June 29, 2017, 7:51 p.m. By: Pranjal Kumar


AI has certainly been on rising and number of developer are trying to peruse their career in this field. AI is a challenging field and demands a lot but one of the biggest challenges that every AI engineer has to face is the availability of relevant data. One need accurate and precise data in order to make their AI software work smoothly and accurately. There are various sample sets of data but these data are not that accurate and does not reflect the true figure.

For example, using datasets from AWS allows developers to understand Amazon’s machine learning API. So, if you are planning to build your own AI application then data can be a big hurdle in your way.

The first challenge is to where to get the data from. Here are some methods by which you can get the data-

1. Scrape the data

This is the most common way of building any application that needs data. But one thing that you should remember that you might be violating websites terms of service by crawling their sites with scripts. But you can build a crawler that might help you gather information. Better the crawler, better will be the data source that you can crawl. There exists various option the for this purpose like Amazon’s Mechanical Turk, dubbed TDaaS.
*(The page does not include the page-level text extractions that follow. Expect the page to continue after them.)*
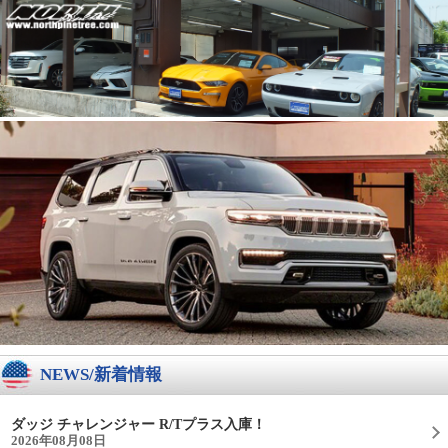
NEWS/新着情報
ダッジ チャレンジャー R/Tプラス入庫！
2026年08月08日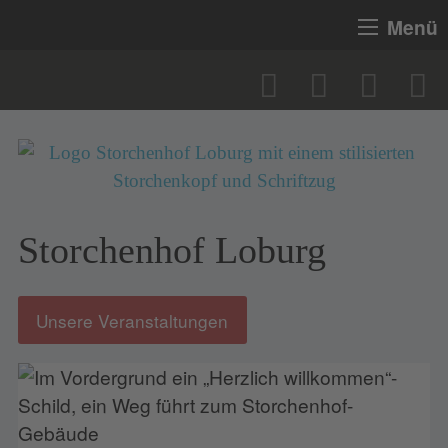
Menü
Storchenhof Loburg
Unsere Veranstaltungen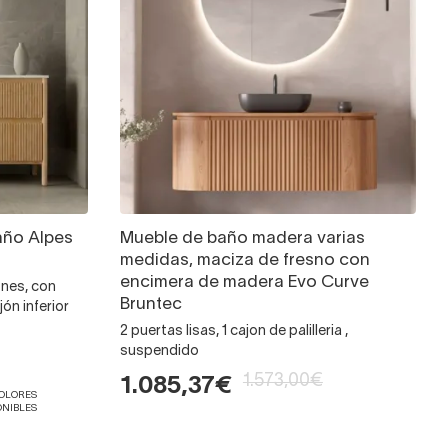
año Alpes
Mueble de baño madera varias
medidas, maciza de fresno con
encimera de madera Evo Curve
ones, con
Bruntec
ón inferior
2 puertas lisas, 1 cajon de palilleria ,
suspendido
1.573,00€
1.085,37€
COLORES
ONIBLES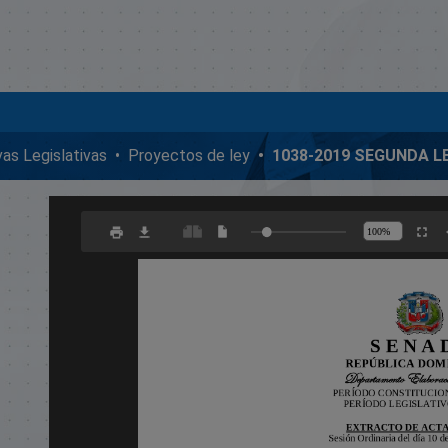
ivas Legislativas
Proyectos de ley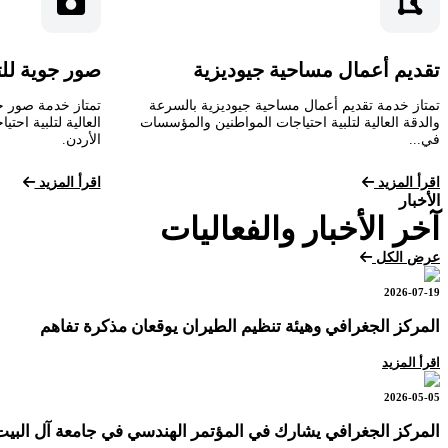
تقديم أعمال مساحية جيوديزية
صور جوية لل
تمتاز خدمة تقديم أعمال مساحية جيوديزية بالسرعة
تمتاز خدمة صور ج
والدقة العالية لتلبية احتياجات المواطنين والمؤسسات
العالية لتلبية اح
في...
الأردن.
اقرأ المزيد
اقرأ المزيد
الأخبار
آخر الأخبار والفعاليات
عرض الكل
2026-07-19
المركز الجغرافي وهيئة تنظيم الطيران يوقعان مذكرة تفاهم
اقرأ المزيد
2026-05-05
المركز الجغرافي يشارك في المؤتمر الهندسي في جامعة آل البيت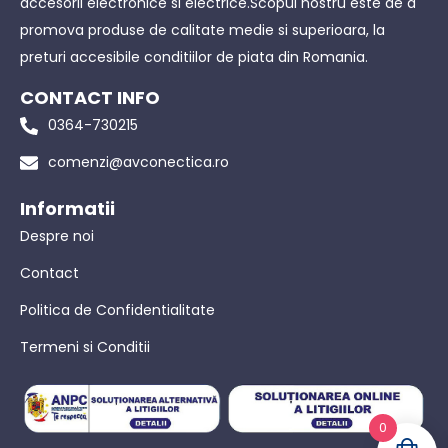
accesorii electronice si electrice.Scopul nostru este de a
promova produse de calitate medie si superioara, la
preturi accesibile conditiilor de piata din Romania.
CONTACT INFO
0364-730215
comenzi@avconectica.ro
Informatii
Despre noi
Contact
Politica de Confidentialitate
Termeni si Conditii
0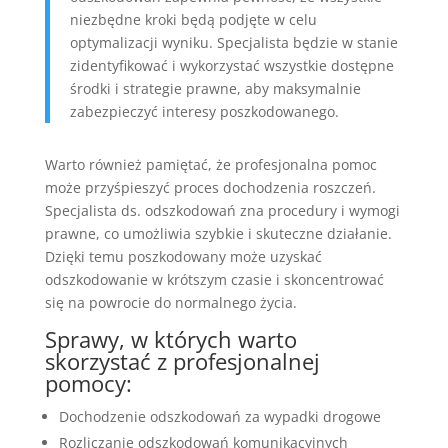
niezbędne kroki będą podjęte w celu
optymalizacji wyniku. Specjalista będzie w stanie
zidentyfikować i wykorzystać wszystkie dostępne
środki i strategie prawne, aby maksymalnie
zabezpieczyć interesy poszkodowanego.
Warto również pamiętać, że profesjonalna pomoc
może przyśpieszyć proces dochodzenia roszczeń.
Specjalista ds. odszkodowań zna procedury i wymogi
prawne, co umożliwia szybkie i skuteczne działanie.
Dzięki temu poszkodowany może uzyskać
odszkodowanie w krótszym czasie i skoncentrować
się na powrocie do normalnego życia.
Sprawy, w których warto
skorzystać z profesjonalnej
pomocy:
Dochodzenie odszkodowań za wypadki drogowe
Rozliczanie odszkodowań komunikacyjnych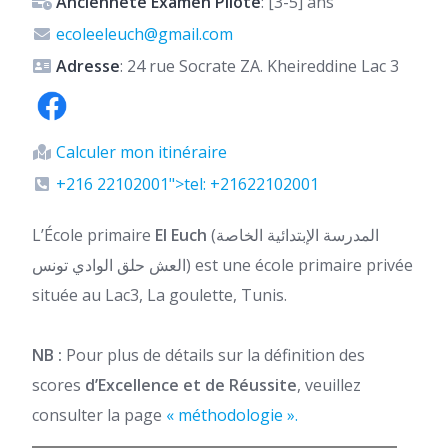
Ancienneté Examen Pilote
: [3-5] ans
ecoleeleuch@gmail.com
Adresse
: 24 rue Socrate ZA. Kheireddine Lac 3
Calculer mon itinéraire
+216 22102001">tel: +21622102001
L’École primaire
El Euch
(المدرسة الإبتدائية الخاصة
العش حلق الوادي تونس) est une école primaire privée
située au Lac3, La goulette, Tunis.
NB :
Pour plus de détails sur la définition des
scores
d’Excellence et de Réussite
, veuillez
consulter la page
« méthodologie ».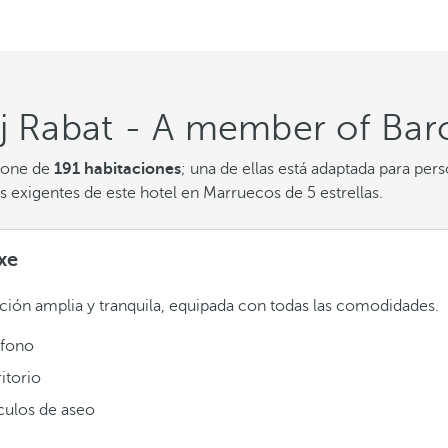
rj Rabat - A member of Bar
pone de
191 habitaciones
; una de ellas está adaptada para per
s exigentes de este hotel en Marruecos de 5 estrellas.
xe
ción amplia y tranquila, equipada con todas las comodidades.
éfono
itorio
ículos de aseo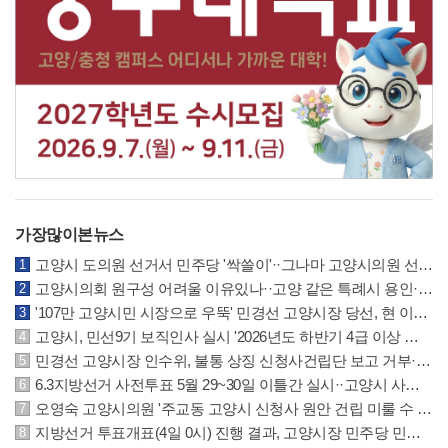
가장많이본뉴스
고양시 도의원 선거서 민주당 '싹쓸이'··그나마 고양시의원 선거는 국민의힘 선방
고양시의회 원구성 어려울 이유있나··고양 같은 특례시 용인·수원시의회 참조하길
'107만 고양시민 시장으로 우뚝' 민경선 고양시장 당선, 현 이동환 시장에 크게 앞서
고양시, 민선9기 보직인사 실시 '2026년도 하반기 4급 이상 및 5·6급 인사발령 사항'
민경선 고양시장 인수위, 불통 상징 신청사건립단 보고 거부··원안건립 계획 요구
6.3지방선거 사전투표 5월 29~30일 이틀간 실시··고양시 사전투표소 위치 안내
오영숙 고양시의원 '주교동 고양시 신청사 원안 건립 미룰 수 없는 과제' 추진 촉구
지방선거 투표개표(4일 0시) 진행 결과, 고양시장 민주당 민경선 후보 62.7% 우위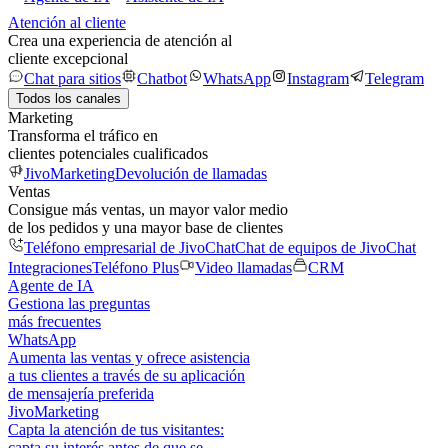
Atención al cliente
Crea una experiencia de atención al
cliente excepcional
Chat para sitios
Chatbot
WhatsApp
Instagram
Telegram
Todos los canales
Marketing
Transforma el tráfico en
clientes potenciales cualificados
JivoMarketing
Devolución de llamadas
Ventas
Consigue más ventas, un mayor valor medio
de los pedidos y una mayor base de clientes
Teléfono empresarial de JivoChat
Chat de equipos de JivoChat
Integraciones
Teléfono Plus
Video llamadas
CRM
Agente de IA
Gestiona las preguntas
más frecuentes
WhatsApp
Aumenta las ventas y ofrece asistencia
a tus clientes a través de su aplicación
de mensajería preferida
JivoMarketing
Capta la atención de tus visitantes:
capta su interés antes de que se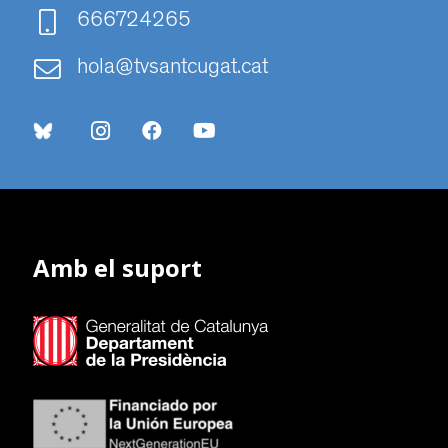
666724265
hola@tvsantcugat.cat
Amb el suport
2. Augment your data with those that are similar

You can use the data that is similar to your data need. This might work at the initial scale to test your AI. You should avoid this method for the production process.

3. Burgeoning TDaas Space

There are few start-ups that help other companies get the data. TDaaS companies that offer training data as a service. They give start-up access to a labor force that is trained in gathering, cleaning and labeling data that are crucial for any AI development. Some of the companies that provide training data are CrowdFlower and They provide all sort of data like text, images, videos and much more.

4. Look for open source data repositories

There are few open source communities that offer data for training purpose. You should look for these data repositories before trying to build scrapper.

5. Use surveys and crowdsourcing

You can crowdsource your data. These data are more accurate and reliable. You should also implement the check of the data collected from these sources based on the speed and variance of data filling from different people.

6. Partnership with companies that are rich in data

You can also enter into the partnership which any firm that has rich data collection. This might prove to very useful as you will have more accurate data.